Summation bfloat16

Hi,

I’m seeing that torch’s summation of a bfloat16 tensor is more accurate than my naive summation, e.g. x.sum() is better than x[0] +…+ x[n-1]. Could somebody please point me towards where in the repo is the code for torch’s summation? Thanks!

sum is executed through TensorIterators, so it is a bit of a complex setup, this bit of code in ReduceOps.cpp plays a role.

The cause of your accuracy observation is likely that operations on 16 bit floats including bfloat16 typically use 32 bit floats as the internal computation (“accumulation”) scalar type.

Best regards

Thomas

Thank you for showing me that. Yes, it’s the FP32 accumulator that improves the accuracy.

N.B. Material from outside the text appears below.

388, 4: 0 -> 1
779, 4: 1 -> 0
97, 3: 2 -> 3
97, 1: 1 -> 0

That is one part of the story. The other part is that adding lots of numbers in a stable way is not a trivial task! PyTorch implements a fairly involved algorithm based on reducing parts of the tensor and then adding the results of those reductions.

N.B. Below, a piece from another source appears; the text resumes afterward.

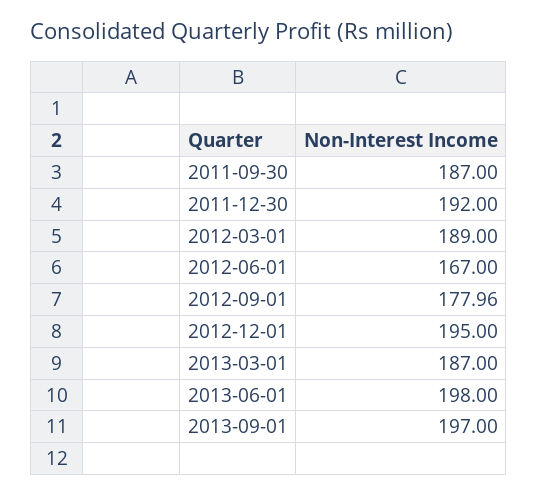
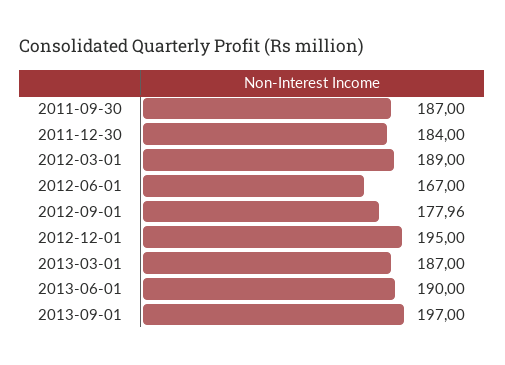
2011-12-30: 192 -> 184
2013-06-01: 198 -> 190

The code is here: pytorch/SumKernel.cpp at bceb1db885cafa87fe8d037d8f22ae9649a1bba0 · pytorch/pytorch · GitHub

A fantastic and up to date talk on the topic with an algorithm similar (actually better) than the one that PyTorch currently implements is here: Talk by Nicholas J. Higham (University of Manchester) - YouTube

@Lezcano Thank you for sending this. I’ll check it out.